Consegui curar-me por meios próprios. Um deles
foi justamente abandonar os ambientes de pó. Mas cá estava outra vez, três dias
prostrado na cama da caserna. O ouvido já me doía. Mastigar ou engolir o que
quer que fosse provocava fortes dores. Não conseguia comer nem beber. Já tinham
dito ao aspirante o que se passava comigo. Ele não tomava nenhuma decisão.
Pensei que devido aos acontecimentos me deixaria morrer. Perante a pressão dos
meus colegas veio ver-me. Enviou-me para a enfermaria. Viram que o meu estado
de saúde merecia internamento. Fui enviado para o Hospital Militar do Porto
onde fiquei internado. Devido ao meu aspecto perguntaram-me porque razão só
agora cheguei. Falar era-me doloroso. Mas pelo sim pelo não, preferi guardar
silêncio devido às represálias que o aspirante poderia exercer sobre mim.

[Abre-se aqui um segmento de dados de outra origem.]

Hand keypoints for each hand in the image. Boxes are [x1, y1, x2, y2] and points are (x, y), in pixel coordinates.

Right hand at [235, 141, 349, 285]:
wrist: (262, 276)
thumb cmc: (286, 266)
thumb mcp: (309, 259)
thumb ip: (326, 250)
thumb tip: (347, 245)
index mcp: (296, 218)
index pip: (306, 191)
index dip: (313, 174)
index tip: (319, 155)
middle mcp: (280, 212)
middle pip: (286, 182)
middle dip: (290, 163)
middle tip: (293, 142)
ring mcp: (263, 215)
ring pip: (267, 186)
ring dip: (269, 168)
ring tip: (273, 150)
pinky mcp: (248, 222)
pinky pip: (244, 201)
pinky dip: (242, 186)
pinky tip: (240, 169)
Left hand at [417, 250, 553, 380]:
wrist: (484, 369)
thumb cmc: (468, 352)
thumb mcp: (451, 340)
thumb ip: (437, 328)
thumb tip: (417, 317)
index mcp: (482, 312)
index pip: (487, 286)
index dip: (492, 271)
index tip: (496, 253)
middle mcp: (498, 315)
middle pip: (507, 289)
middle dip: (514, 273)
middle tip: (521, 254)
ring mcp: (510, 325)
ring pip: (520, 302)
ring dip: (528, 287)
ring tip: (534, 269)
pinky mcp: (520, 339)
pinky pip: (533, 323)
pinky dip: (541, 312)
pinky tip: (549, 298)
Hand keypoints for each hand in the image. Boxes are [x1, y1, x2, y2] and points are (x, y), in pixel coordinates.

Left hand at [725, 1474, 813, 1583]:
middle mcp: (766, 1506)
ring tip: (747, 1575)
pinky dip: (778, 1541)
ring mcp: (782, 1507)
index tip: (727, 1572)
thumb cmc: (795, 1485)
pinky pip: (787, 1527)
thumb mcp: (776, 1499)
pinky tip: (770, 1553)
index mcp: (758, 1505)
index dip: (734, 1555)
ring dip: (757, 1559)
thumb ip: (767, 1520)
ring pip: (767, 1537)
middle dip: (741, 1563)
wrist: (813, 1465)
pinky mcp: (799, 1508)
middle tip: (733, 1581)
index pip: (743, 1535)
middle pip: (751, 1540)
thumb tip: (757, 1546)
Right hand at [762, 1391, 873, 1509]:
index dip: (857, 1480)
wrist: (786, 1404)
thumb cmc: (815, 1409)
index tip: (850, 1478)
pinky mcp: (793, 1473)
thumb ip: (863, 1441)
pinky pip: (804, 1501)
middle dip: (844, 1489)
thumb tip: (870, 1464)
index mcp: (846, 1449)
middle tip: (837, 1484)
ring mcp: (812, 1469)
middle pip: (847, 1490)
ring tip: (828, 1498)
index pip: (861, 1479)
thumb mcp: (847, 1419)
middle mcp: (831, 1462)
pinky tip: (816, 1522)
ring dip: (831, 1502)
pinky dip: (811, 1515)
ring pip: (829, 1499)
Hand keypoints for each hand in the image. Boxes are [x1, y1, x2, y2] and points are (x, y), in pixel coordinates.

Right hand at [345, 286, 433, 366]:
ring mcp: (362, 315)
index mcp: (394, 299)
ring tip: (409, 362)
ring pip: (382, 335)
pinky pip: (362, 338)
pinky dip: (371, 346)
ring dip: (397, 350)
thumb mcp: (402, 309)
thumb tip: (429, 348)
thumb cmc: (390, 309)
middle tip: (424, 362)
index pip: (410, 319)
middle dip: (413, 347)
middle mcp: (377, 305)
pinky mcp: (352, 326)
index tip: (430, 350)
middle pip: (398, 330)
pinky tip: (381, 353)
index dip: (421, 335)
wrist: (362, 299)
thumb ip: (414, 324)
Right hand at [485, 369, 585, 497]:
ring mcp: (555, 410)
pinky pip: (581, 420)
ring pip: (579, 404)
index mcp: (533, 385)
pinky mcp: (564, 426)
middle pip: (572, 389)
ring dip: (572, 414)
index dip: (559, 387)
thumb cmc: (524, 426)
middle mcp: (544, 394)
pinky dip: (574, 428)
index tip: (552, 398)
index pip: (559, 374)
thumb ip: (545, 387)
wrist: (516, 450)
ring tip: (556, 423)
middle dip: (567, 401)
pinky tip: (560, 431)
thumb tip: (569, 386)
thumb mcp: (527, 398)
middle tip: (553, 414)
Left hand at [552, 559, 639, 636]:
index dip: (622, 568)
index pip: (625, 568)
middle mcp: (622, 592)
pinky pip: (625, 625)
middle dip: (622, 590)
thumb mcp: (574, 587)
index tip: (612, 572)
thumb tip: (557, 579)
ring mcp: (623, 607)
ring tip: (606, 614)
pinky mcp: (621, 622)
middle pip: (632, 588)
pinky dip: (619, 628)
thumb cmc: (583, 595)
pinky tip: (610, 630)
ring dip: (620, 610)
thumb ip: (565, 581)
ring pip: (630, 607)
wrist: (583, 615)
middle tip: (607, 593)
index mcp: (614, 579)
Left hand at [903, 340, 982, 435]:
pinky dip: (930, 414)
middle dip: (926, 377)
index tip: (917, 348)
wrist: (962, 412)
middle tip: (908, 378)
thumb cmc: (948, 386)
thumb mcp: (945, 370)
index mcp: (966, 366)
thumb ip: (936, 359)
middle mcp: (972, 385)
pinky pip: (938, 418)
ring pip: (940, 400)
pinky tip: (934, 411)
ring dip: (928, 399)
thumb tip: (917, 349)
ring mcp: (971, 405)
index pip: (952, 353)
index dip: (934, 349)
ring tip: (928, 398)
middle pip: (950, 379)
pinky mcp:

Permaneci lá cerca de duas semanas. O ambiente
era militarizado. Não podia sair do local onde me encontrava. A única
distracção que tinha era olhar pela janela e ver o pátio que havia lá em baixo,
creio que me encontrava num sexto andar. Infelizmente não tinha ninguém com
quem conversar. Como sempre as conversas habituais eram sobre futebol. Confesso
que nunca perdi tempo com essas coisas. Sempre considerei e considero que é uma
pura perda de tempo. Mas é necessário para os governos entreter os seus povos e
desviar a sua atenção dos imensos problemas que um país tem. Afinal de contas é
bom recordar que o futebol é um império empresarial. É necessário embrutecer as
populações. E quanto mais futebol melhor.